Nothing may be left out, so copy every entry exactly.

:::

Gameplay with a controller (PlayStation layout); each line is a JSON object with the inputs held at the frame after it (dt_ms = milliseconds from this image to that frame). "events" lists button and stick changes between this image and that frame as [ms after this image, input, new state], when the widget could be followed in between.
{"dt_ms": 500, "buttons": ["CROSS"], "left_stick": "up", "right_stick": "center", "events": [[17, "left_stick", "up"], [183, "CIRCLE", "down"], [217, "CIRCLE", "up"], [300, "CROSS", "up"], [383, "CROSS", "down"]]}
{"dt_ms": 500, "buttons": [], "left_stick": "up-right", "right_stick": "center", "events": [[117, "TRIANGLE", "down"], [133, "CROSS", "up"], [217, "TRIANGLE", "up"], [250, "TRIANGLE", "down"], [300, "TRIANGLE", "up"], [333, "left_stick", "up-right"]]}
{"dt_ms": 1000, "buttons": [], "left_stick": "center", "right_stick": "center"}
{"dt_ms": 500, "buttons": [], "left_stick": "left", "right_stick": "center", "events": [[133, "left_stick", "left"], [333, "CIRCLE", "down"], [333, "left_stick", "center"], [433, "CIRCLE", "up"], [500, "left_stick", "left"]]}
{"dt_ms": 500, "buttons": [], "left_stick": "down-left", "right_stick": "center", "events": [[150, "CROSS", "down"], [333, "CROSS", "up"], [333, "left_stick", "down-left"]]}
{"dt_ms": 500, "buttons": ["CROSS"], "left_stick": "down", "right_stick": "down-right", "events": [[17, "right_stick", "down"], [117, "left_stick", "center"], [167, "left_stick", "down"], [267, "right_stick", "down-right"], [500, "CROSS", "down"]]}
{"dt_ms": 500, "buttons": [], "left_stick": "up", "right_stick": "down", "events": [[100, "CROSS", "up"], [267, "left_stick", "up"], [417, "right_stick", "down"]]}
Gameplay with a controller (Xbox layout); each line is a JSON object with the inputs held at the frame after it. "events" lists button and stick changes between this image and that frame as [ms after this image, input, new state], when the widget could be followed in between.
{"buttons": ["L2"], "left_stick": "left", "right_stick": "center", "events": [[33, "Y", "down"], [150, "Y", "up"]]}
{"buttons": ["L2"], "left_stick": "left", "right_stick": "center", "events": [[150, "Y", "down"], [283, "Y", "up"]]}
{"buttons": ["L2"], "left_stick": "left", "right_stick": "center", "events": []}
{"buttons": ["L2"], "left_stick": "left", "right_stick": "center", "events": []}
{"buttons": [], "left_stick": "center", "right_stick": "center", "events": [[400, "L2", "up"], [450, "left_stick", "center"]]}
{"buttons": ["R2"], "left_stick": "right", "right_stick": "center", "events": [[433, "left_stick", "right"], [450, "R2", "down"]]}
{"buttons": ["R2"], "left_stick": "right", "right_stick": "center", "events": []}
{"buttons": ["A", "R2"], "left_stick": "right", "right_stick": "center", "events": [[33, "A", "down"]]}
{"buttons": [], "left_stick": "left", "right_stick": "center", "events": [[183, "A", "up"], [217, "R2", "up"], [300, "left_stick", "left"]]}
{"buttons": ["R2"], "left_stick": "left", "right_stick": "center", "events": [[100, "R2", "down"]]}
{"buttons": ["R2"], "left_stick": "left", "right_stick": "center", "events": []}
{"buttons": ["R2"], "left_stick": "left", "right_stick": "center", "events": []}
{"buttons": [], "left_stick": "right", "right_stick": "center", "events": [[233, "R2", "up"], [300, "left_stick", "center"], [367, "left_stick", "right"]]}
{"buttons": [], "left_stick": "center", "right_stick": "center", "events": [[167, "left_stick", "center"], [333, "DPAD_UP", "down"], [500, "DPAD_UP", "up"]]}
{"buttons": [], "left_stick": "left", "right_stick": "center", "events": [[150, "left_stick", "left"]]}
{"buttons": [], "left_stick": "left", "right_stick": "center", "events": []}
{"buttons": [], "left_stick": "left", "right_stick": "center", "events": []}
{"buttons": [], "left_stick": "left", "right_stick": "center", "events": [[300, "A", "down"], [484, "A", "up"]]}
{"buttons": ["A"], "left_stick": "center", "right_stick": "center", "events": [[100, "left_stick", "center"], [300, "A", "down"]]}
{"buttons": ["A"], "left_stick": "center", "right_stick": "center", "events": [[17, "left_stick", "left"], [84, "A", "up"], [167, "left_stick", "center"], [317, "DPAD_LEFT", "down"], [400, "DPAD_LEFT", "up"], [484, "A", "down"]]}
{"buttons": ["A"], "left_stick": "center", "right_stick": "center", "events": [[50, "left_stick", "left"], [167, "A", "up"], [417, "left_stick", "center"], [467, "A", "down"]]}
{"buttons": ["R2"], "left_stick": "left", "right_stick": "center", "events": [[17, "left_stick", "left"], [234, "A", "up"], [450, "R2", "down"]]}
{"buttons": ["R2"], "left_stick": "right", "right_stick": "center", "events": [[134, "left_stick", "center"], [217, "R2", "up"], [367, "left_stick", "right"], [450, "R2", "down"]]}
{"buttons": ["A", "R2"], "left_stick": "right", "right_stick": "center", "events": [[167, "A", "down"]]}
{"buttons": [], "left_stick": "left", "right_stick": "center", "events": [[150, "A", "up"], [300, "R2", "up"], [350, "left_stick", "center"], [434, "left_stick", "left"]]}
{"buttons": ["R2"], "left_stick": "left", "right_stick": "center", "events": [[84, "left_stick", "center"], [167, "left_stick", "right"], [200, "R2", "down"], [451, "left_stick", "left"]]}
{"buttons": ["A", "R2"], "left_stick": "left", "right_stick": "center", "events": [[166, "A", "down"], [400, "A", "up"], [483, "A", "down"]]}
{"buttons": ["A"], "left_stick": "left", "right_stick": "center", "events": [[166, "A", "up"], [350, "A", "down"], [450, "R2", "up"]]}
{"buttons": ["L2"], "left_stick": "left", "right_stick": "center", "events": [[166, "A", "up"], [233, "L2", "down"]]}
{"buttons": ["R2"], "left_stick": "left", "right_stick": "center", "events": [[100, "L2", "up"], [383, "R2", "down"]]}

:::

PROBLEM SOLUTION |
Gameplay with a controller (PlayStation layout); each line is a JSON object with the inputs held at the frame after it (dt_ms = milliseconds from this image to that frame). "events" lists button and stick changes between this image and that frame as [ms after this image, input, new state], when the widget could be followed in between.
{"dt_ms": 500, "buttons": ["CROSS"], "left_stick": "up", "right_stick": "center", "events": [[17, "left_stick", "up"], [183, "CIRCLE", "down"], [217, "CIRCLE", "up"], [300, "CROSS", "up"], [383, "CROSS", "down"]]}
{"dt_ms": 500, "buttons": [], "left_stick": "up-right", "right_stick": "center", "events": [[117, "TRIANGLE", "down"], [133, "CROSS", "up"], [217, "TRIANGLE", "up"], [250, "TRIANGLE", "down"], [300, "TRIANGLE", "up"], [333, "left_stick", "up-right"]]}
{"dt_ms": 1000, "buttons": [], "left_stick": "center", "right_stick": "center"}
{"dt_ms": 500, "buttons": [], "left_stick": "left", "right_stick": "center", "events": [[133, "left_stick", "left"], [333, "CIRCLE", "down"], [333, "left_stick", "center"], [433, "CIRCLE", "up"], [500, "left_stick", "left"]]}
{"dt_ms": 500, "buttons": [], "left_stick": "down-left", "right_stick": "center", "events": [[150, "CROSS", "down"], [333, "CROSS", "up"], [333, "left_stick", "down-left"]]}
{"dt_ms": 500, "buttons": ["CROSS"], "left_stick": "down", "right_stick": "down-right", "events": [[17, "right_stick", "down"], [117, "left_stick", "center"], [167, "left_stick", "down"], [267, "right_stick", "down-right"], [500, "CROSS", "down"]]}
{"dt_ms": 500, "buttons": [], "left_stick": "up", "right_stick": "down", "events": [[100, "CROSS", "up"], [267, "left_stick", "up"], [417, "right_stick", "down"]]}
Gameplay with a controller (Xbox layout); each line is a JSON object with the inputs held at the frame after it. "events" lists button and stick changes between this image and that frame as [ms after this image, input, new state], when the widget could be followed in between.
{"buttons": ["L2"], "left_stick": "left", "right_stick": "center", "events": [[33, "Y", "down"], [150, "Y", "up"]]}
{"buttons": ["L2"], "left_stick": "left", "right_stick": "center", "events": [[150, "Y", "down"], [283, "Y", "up"]]}
{"buttons": ["L2"], "left_stick": "left", "right_stick": "center", "events": []}
{"buttons": ["L2"], "left_stick": "left", "right_stick": "center", "events": []}
{"buttons": [], "left_stick": "center", "right_stick": "center", "events": [[400, "L2", "up"], [450, "left_stick", "center"]]}
{"buttons": ["R2"], "left_stick": "right", "right_stick": "center", "events": [[433, "left_stick", "right"], [450, "R2", "down"]]}
{"buttons": ["R2"], "left_stick": "right", "right_stick": "center", "events": []}
{"buttons": ["A", "R2"], "left_stick": "right", "right_stick": "center", "events": [[33, "A", "down"]]}
{"buttons": [], "left_stick": "left", "right_stick": "center", "events": [[183, "A", "up"], [217, "R2", "up"], [300, "left_stick", "left"]]}
{"buttons": ["R2"], "left_stick": "left", "right_stick": "center", "events": [[100, "R2", "down"]]}
{"buttons": ["R2"], "left_stick": "left", "right_stick": "center", "events": []}
{"buttons": ["R2"], "left_stick": "left", "right_stick": "center", "events": []}
{"buttons": [], "left_stick": "right", "right_stick": "center", "events": [[233, "R2", "up"], [300, "left_stick", "center"], [367, "left_stick", "right"]]}
{"buttons": [], "left_stick": "center", "right_stick": "center", "events": [[167, "left_stick", "center"], [333, "DPAD_UP", "down"], [500, "DPAD_UP", "up"]]}
{"buttons": [], "left_stick": "left", "right_stick": "center", "events": [[150, "left_stick", "left"]]}
{"buttons": [], "left_stick": "left", "right_stick": "center", "events": []}
{"buttons": [], "left_stick": "left", "right_stick": "center", "events": []}
{"buttons": [], "left_stick": "left", "right_stick": "center", "events": [[300, "A", "down"], [484, "A", "up"]]}
{"buttons": ["A"], "left_stick": "center", "right_stick": "center", "events": [[100, "left_stick", "center"], [300, "A", "down"]]}
{"buttons": ["A"], "left_stick": "center", "right_stick": "center", "events": [[17, "left_stick", "left"], [84, "A", "up"], [167, "left_stick", "center"], [317, "DPAD_LEFT", "down"], [400, "DPAD_LEFT", "up"], [484, "A", "down"]]}
{"buttons": ["A"], "left_stick": "center", "right_stick": "center", "events": [[50, "left_stick", "left"], [167, "A", "up"], [417, "left_stick", "center"], [467, "A", "down"]]}
{"buttons": ["R2"], "left_stick": "left", "right_stick": "center", "events": [[17, "left_stick", "left"], [234, "A", "up"], [450, "R2", "down"]]}
{"buttons": ["R2"], "left_stick": "right", "right_stick": "center", "events": [[134, "left_stick", "center"], [217, "R2", "up"], [367, "left_stick", "right"], [450, "R2", "down"]]}
{"buttons": ["A", "R2"], "left_stick": "right", "right_stick": "center", "events": [[167, "A", "down"]]}
{"buttons": [], "left_stick": "left", "right_stick": "center", "events": [[150, "A", "up"], [300, "R2", "up"], [350, "left_stick", "center"], [434, "left_stick", "left"]]}
{"buttons": ["R2"], "left_stick": "left", "right_stick": "center", "events": [[84, "left_stick", "center"], [167, "left_stick", "right"], [200, "R2", "down"], [451, "left_stick", "left"]]}
{"buttons": ["A", "R2"], "left_stick": "left", "right_stick": "center", "events": [[166, "A", "down"], [400, "A", "up"], [483, "A", "down"]]}
{"buttons": ["A"], "left_stick": "left", "right_stick": "center", "events": [[166, "A", "up"], [350, "A", "down"], [450, "R2", "up"]]}
{"buttons": ["L2"], "left_stick": "left", "right_stick": "center", "events": [[166, "A", "up"], [233, "L2", "down"]]}
{"buttons": ["R2"], "left_stick": "left", "right_stick": "center", "events": [[100, "L2", "up"], [383, "R2", "down"]]}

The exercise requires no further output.